Can you emphasize with that mindset though?
For sure. As time passes, there are more and more things that stick out. Like I can’t believe didn’t ask someone to line up some random hit. It was a weird album to make, but it was a lot of fun to make. Giving up and then deciding not to give up. And embracing the shift from wanting to do everything by myself to trying to be Phil Spector. I don’t know that I’ll ever do something like this again, but I did it and it means a lot to me. I’m super excited for it to finally be out in the world and people can take what they want from it.
Are you excited to finally start to work on new music?

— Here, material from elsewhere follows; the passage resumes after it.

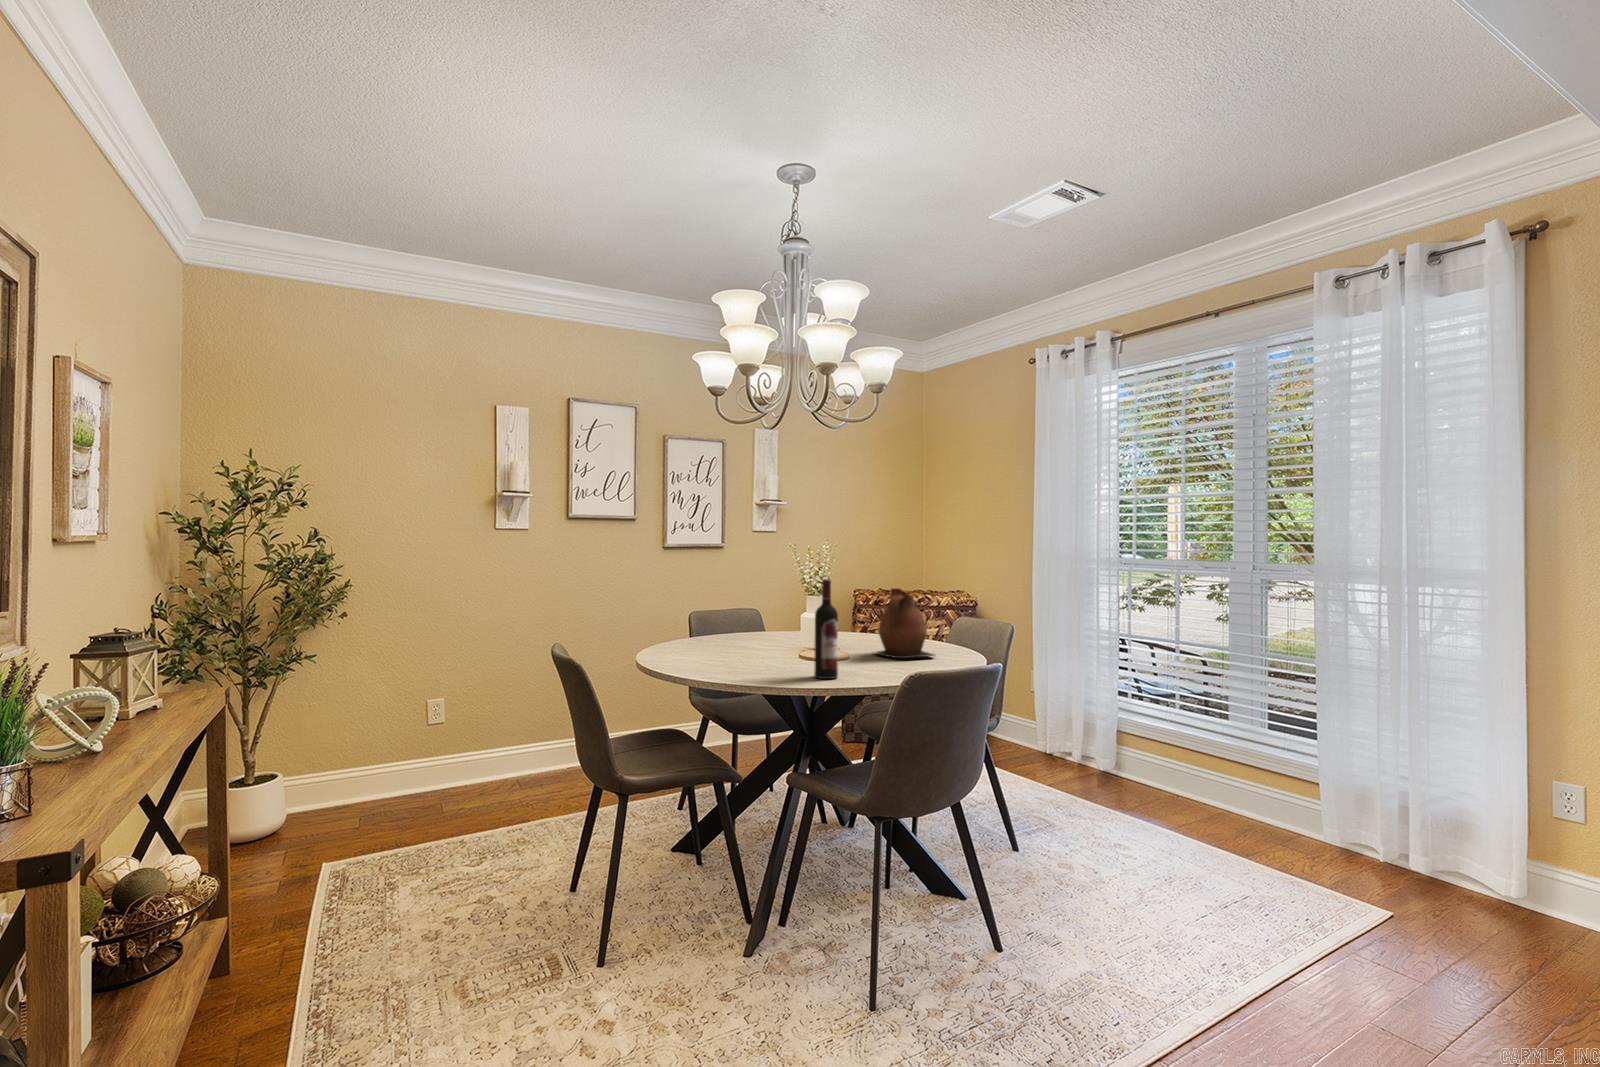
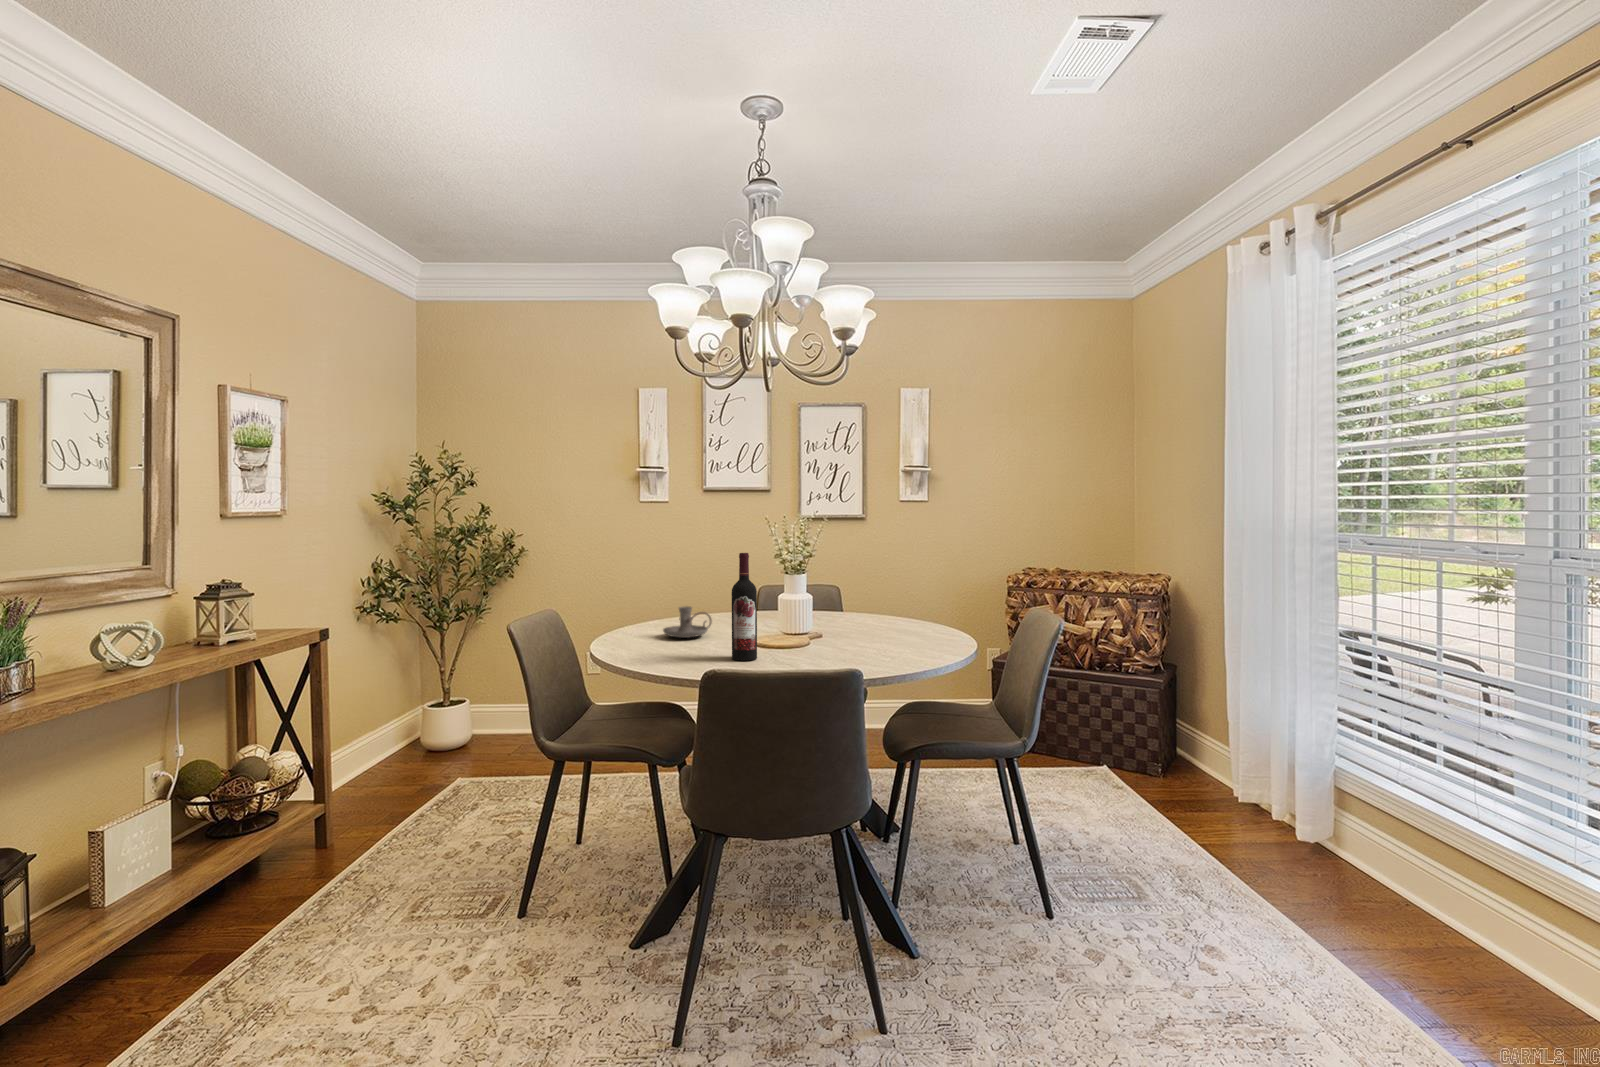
ceramic pitcher: present [876,588,935,658] -> none [866,564,933,647]
candle holder: none [699,634,743,665] -> present [663,606,712,638]

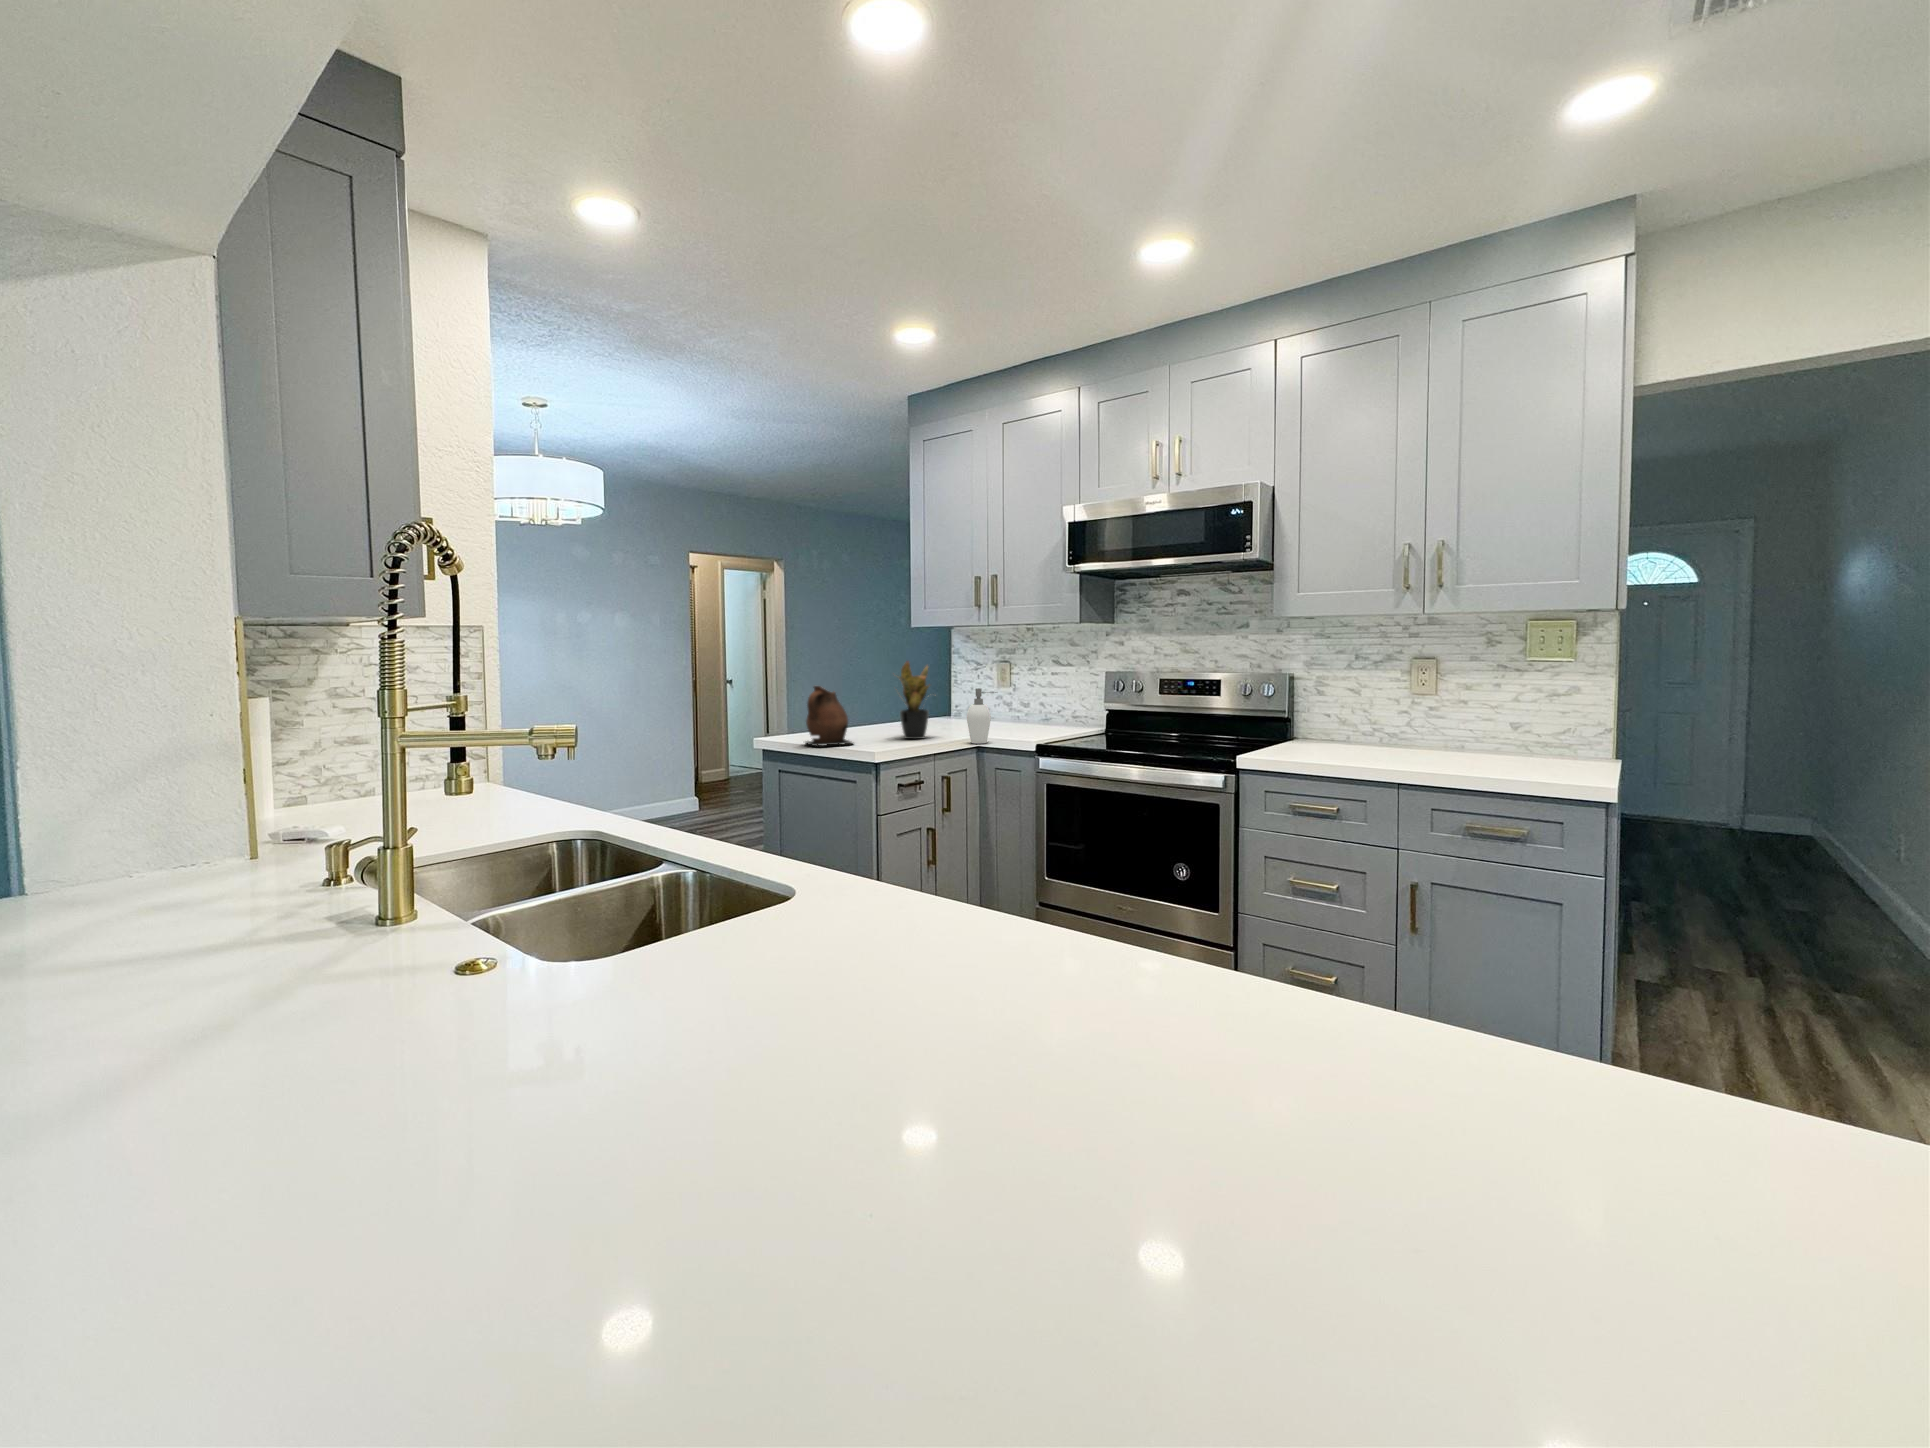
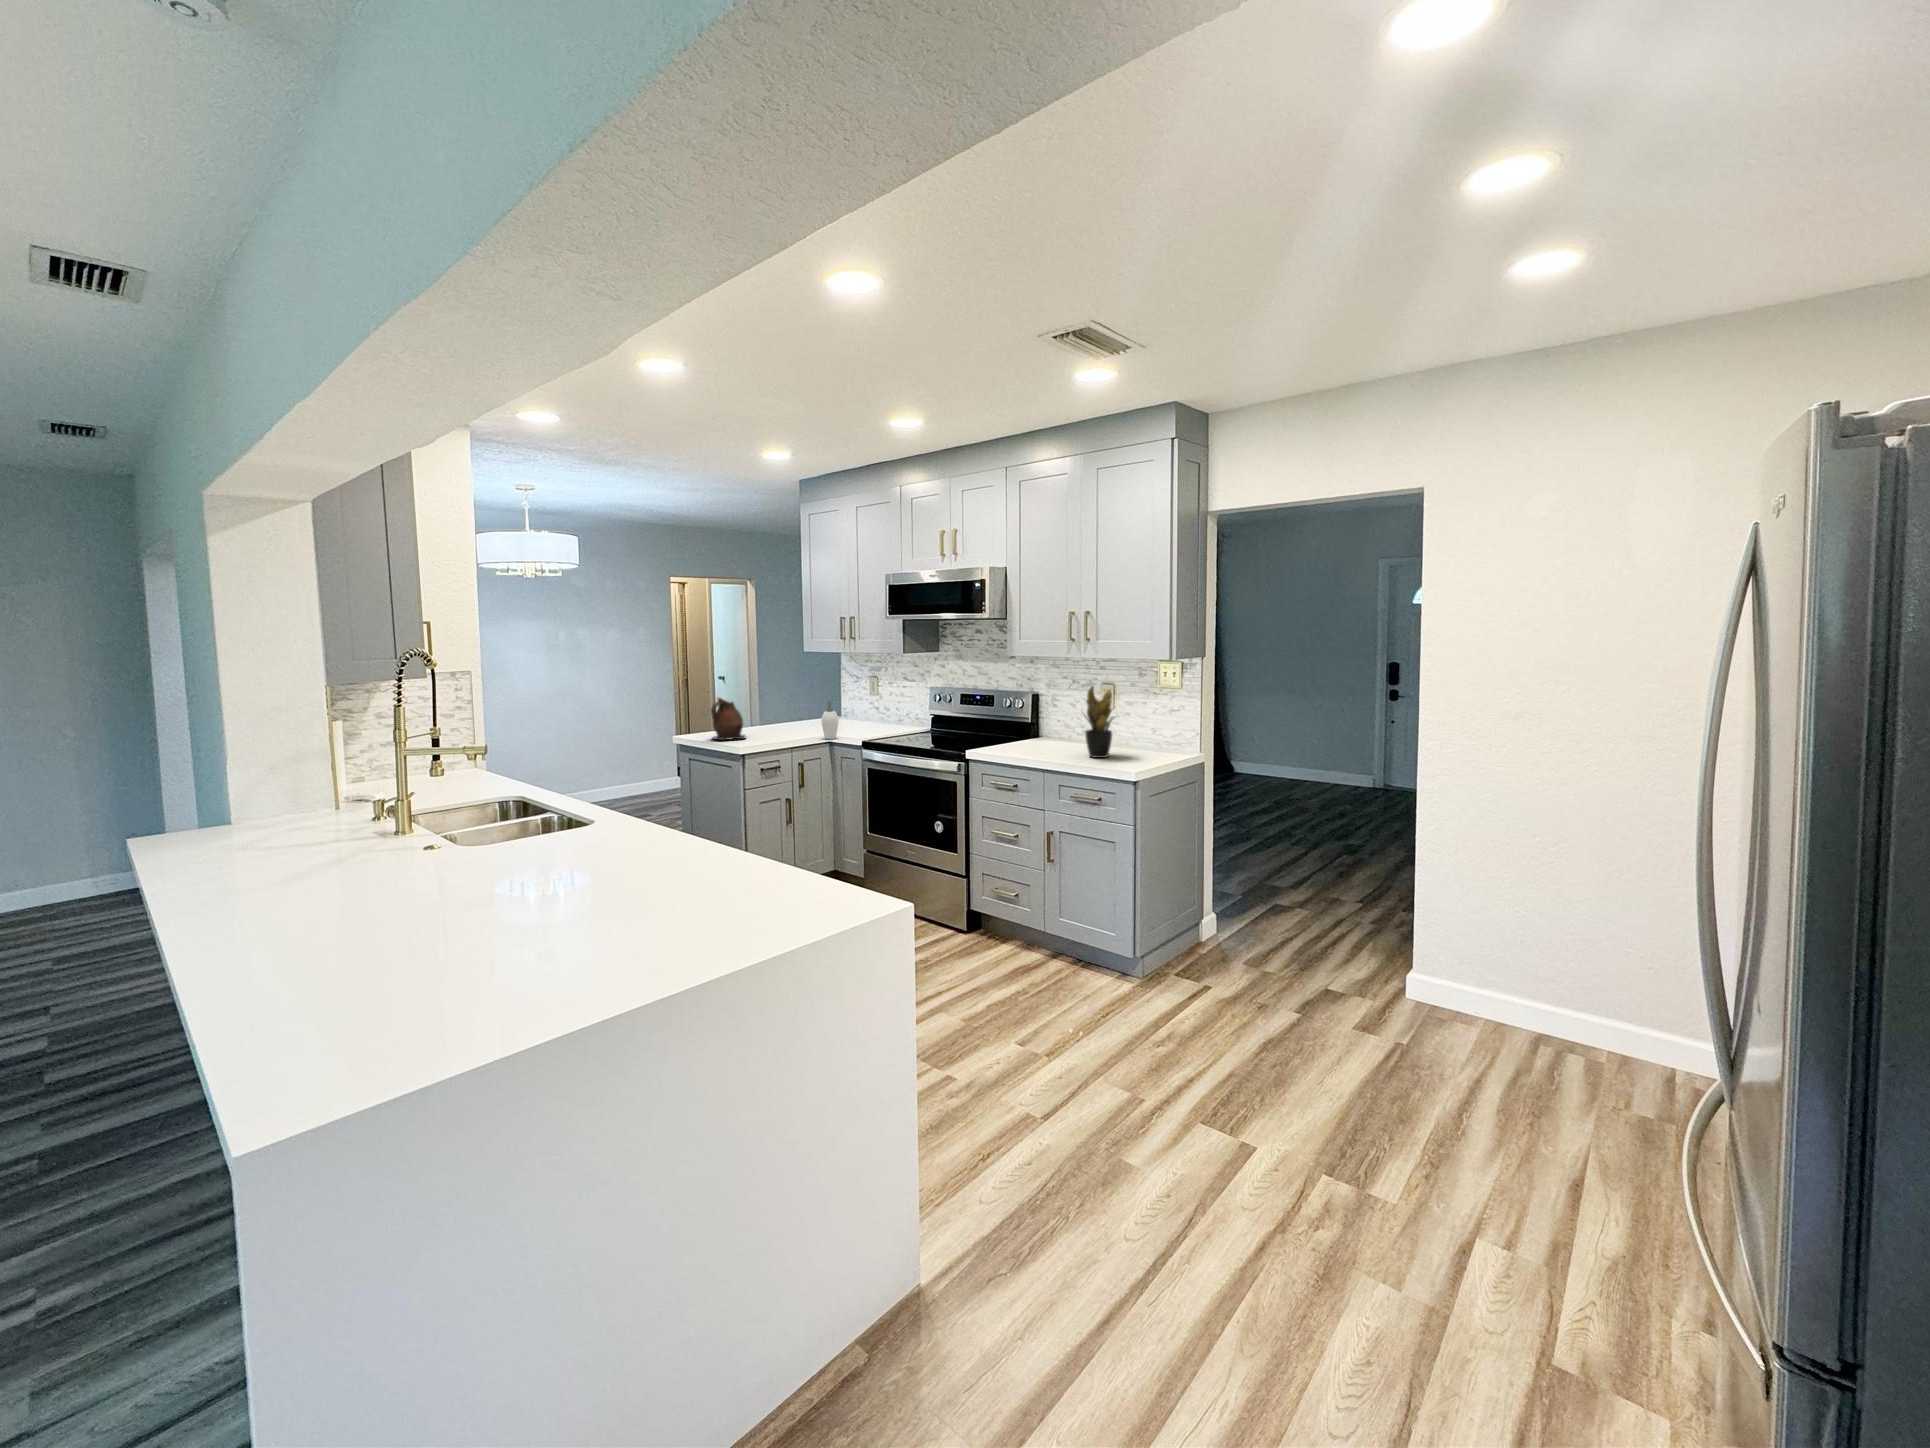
potted plant: present [896,661,929,739] -> present [1084,686,1113,758]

It’s hard to say. I don’t know what that freedom feels like. I basically forgot what that freedom feels like as musician. I think that recording shouldn’t ever take as long as it has taken me. But I see myself pretty quickly getting into the gear of writing again and getting around the 8-track and teaching these ideas to the band. I just never want to be as hunkered down and isolated as I was in the making of this album. I learned later after working with the session musicians that there are a lot of people in Richmond that can play instruments better than I can and maybe I should take advantage of that.